- **PAGE EXTRACT**
Despite recent laws to stop the secret blacklisting of trade unionists by employers, victims of the practice warn that they are still refused work.
Colin Trousdale, a 52-year-old electrician from Crumpsall, sits across from me in the Koffee Pot. He is one of 3213 workers whose names appeared on an industry blacklist, exposed by the Information Commissioners Office in a 2009 raid on a small business in Worcestershire called the Consulting Association. The man behind it, 68-year-old Ian Kerr, was fined £5000 under the Data Protection Act and last year legislation came into effect making it illegal for organisations to refuse employment or provide a service to an individual as a result of appearing on a blacklist based upon their trade union activity.
But Colin’s not happy. Since the revelation of the blacklist in 2009 Colin has only managed to secure five months work through an agency. In his 36-year career, he has been out of work for 10, which he now believes was due to appearing on the blacklist as a result of his trade union and health and safety work.
“We fought for years and years to have this blacklist revealed. Two years down the line we’re still not working, it’s no different. The only difference is that now we know there’s a blacklist and we know we’re not paranoid. They were doing it to us then and they still are doing it to us,” he said.
The blacklist consisted of files on individuals working for the construction industry, detailing their trade union activity, employment conduct and other sensitive personal information. Compiled by Kerr with the help of employers the blacklist was used by employers who paid £3000 a year and fixed sum per check for the service to vet potential employees. Over 40 companies have been named as having bought the information and invoices of up to £7,500 were discovered during the raid. For many, appearing on the blacklist meant an end to their career.
The legislation introduced last year, an amendment to the Employment Relations Act 1999, made it explicitly illegal for employers to carry on with the practice. Former Employment Relations Minister, Lord Young, spoke positively last March when it was passed, saying: “I am confident that this new piece of legislation will bring an end to the disreputable practice of blacklisting once and for all.”
But many, including Colin, believe the legislation has done little to stop firms from referring to blacklists when vetting employees.
“The same things go on. I apply for jobs I’m perfectly qualified for and I don’t get a response. I can send out 30 CVs a week and not even get a reply. They don’t even bother.
“Companies are thumbing their noses at the legislation because they know it’s about as much use as a chocolate fireguard,” he said.

- **MATERIAL**
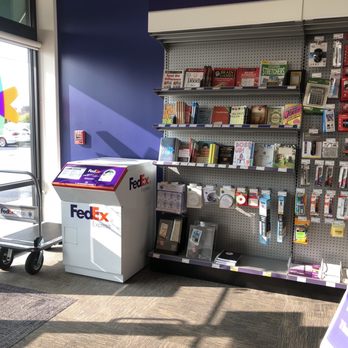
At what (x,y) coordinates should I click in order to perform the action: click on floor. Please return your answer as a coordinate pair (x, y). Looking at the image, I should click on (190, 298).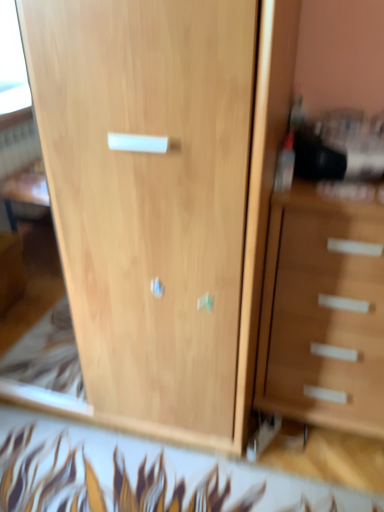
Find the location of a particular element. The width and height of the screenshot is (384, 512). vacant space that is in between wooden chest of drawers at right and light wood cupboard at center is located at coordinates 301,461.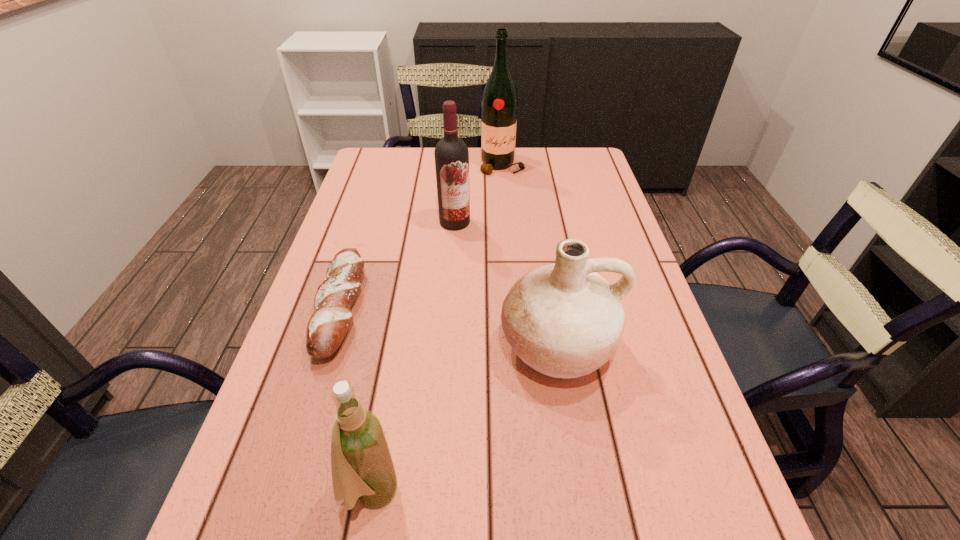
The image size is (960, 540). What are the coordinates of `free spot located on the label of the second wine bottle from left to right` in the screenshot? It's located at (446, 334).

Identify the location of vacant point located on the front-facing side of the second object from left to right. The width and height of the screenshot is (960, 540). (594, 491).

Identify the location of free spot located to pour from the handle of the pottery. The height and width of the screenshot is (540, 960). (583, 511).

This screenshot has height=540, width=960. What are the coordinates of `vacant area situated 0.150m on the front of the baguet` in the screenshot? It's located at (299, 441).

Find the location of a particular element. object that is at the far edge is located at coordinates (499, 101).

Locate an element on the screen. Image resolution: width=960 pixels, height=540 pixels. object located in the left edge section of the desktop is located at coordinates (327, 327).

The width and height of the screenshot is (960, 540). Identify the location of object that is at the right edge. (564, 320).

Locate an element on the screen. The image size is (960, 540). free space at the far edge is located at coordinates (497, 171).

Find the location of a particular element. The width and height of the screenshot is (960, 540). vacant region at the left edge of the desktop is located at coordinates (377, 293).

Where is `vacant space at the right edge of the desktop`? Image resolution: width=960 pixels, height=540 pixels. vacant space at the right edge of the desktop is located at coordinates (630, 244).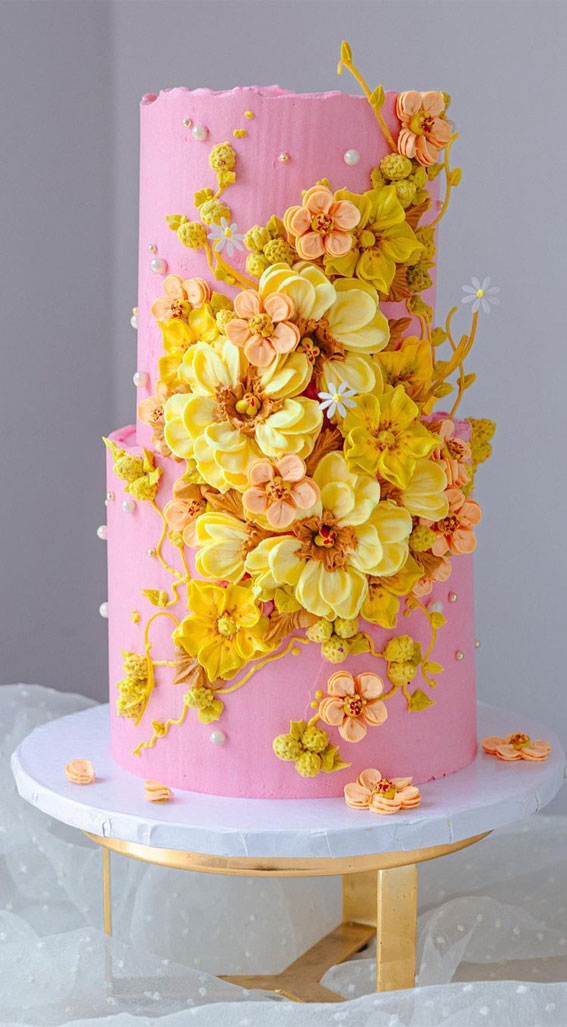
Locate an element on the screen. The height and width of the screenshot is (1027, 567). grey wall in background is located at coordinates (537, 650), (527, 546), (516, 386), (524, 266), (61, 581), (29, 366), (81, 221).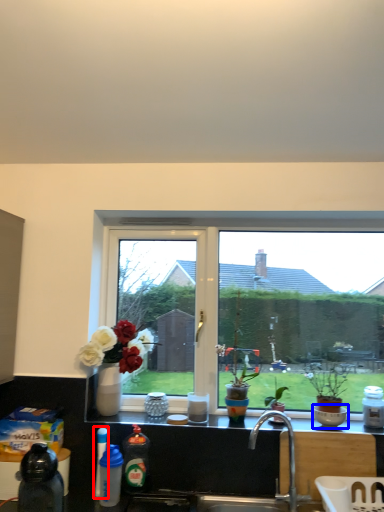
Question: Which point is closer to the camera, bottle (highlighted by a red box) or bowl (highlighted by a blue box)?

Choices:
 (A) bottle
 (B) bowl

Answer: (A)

- **PROBLEM DESCRIPTION**
Reproduce everything in the blacklisting article above from "The legislation introduced" down to "when vetting employees.".

- **RESPONSE BELOW**
The legislation introduced last year, an amendment to the Employment Relations Act 1999, made it explicitly illegal for employers to carry on with the practice. Former Employment Relations Minister, Lord Young, spoke positively last March when it was passed, saying: “I am confident that this new piece of legislation will bring an end to the disreputable practice of blacklisting once and for all.”
But many, including Colin, believe the legislation has done little to stop firms from referring to blacklists when vetting employees.